S’il apparaît qu’en matière pénale, en tout cas, le particulier bénéficie d’une indulgence particulière, qu’en est-il s’il est représenté par un avocat qui est au courant du caractère illicite du moyen de preuve produit?

Outre le risque d’une plainte pénale déposée à son encontre, l’avocat risque également une sanction disciplinaire en vertu de l’art. 12 let. a LLCA. En effet, le devoir de diligence qui lui est imposé par cet article l’oblige à défendre les intérêts de son client en utilisant les moyens légaux à sa disposition.

Dans tous les cas, l’avocat devra démontrer de manière très précise que les conditions de l’art. 152 al. 2 CPC en matière civile ou de l’art. 141 al. 2 CPP en matière pénale sont strictement remplies. Il ne bénéficiera évidemment pas de la même indulgence qu’un particulier vu ses connaissances juridiques.

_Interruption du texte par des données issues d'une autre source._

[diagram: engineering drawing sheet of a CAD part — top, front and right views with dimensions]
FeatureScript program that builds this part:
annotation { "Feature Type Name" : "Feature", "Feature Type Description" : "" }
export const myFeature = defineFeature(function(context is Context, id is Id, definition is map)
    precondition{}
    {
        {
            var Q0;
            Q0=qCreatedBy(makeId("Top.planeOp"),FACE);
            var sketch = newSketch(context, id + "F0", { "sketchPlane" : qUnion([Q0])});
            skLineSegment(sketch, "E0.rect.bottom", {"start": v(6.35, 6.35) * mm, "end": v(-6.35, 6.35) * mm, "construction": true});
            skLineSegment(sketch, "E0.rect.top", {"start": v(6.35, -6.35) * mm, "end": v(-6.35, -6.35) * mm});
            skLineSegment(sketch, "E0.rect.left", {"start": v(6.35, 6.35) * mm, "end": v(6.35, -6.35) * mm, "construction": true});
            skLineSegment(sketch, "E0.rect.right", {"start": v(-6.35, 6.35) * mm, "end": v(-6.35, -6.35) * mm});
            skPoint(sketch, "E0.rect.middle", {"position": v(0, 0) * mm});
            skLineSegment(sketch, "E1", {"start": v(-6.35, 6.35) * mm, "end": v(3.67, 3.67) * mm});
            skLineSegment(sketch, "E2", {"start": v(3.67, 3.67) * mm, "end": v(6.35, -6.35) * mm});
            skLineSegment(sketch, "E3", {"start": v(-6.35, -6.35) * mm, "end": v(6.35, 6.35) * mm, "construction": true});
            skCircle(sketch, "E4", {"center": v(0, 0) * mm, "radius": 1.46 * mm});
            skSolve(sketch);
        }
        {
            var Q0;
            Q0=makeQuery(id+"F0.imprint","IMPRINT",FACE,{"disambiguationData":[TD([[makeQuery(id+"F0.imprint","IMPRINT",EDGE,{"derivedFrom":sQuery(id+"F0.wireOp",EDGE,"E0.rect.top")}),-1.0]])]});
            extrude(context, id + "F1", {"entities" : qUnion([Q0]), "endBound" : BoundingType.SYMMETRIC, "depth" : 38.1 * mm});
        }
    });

Dans les causes de nature patrimoniale, le Tribunal fédéral a même retenu que l’intérêt à la découverte de la vérité matérielle grâce à un moyen de preuve illicite ne pouvait prévaloir face à l’intérêt public au respect strict d’une des règles déduites de l’art. 12 let. a LLCA.

Conclusion

Que ce soit un particulier seul ou représenté par un avocat, la prudence est de mise avant toute utilisation d’un moyen de preuve obtenu de manière illicite.

Il faut également garder en tête le risque d’une procédure pénale à l’encontre de celui qui produit une telle preuve avec à la clé une condamnation possible.

Il faut donc toujours bien se demander si la manifestation de la vérité pourrait être obtenue d’une autre manière (licite) et surtout si «le jeu en vaut la chandelle».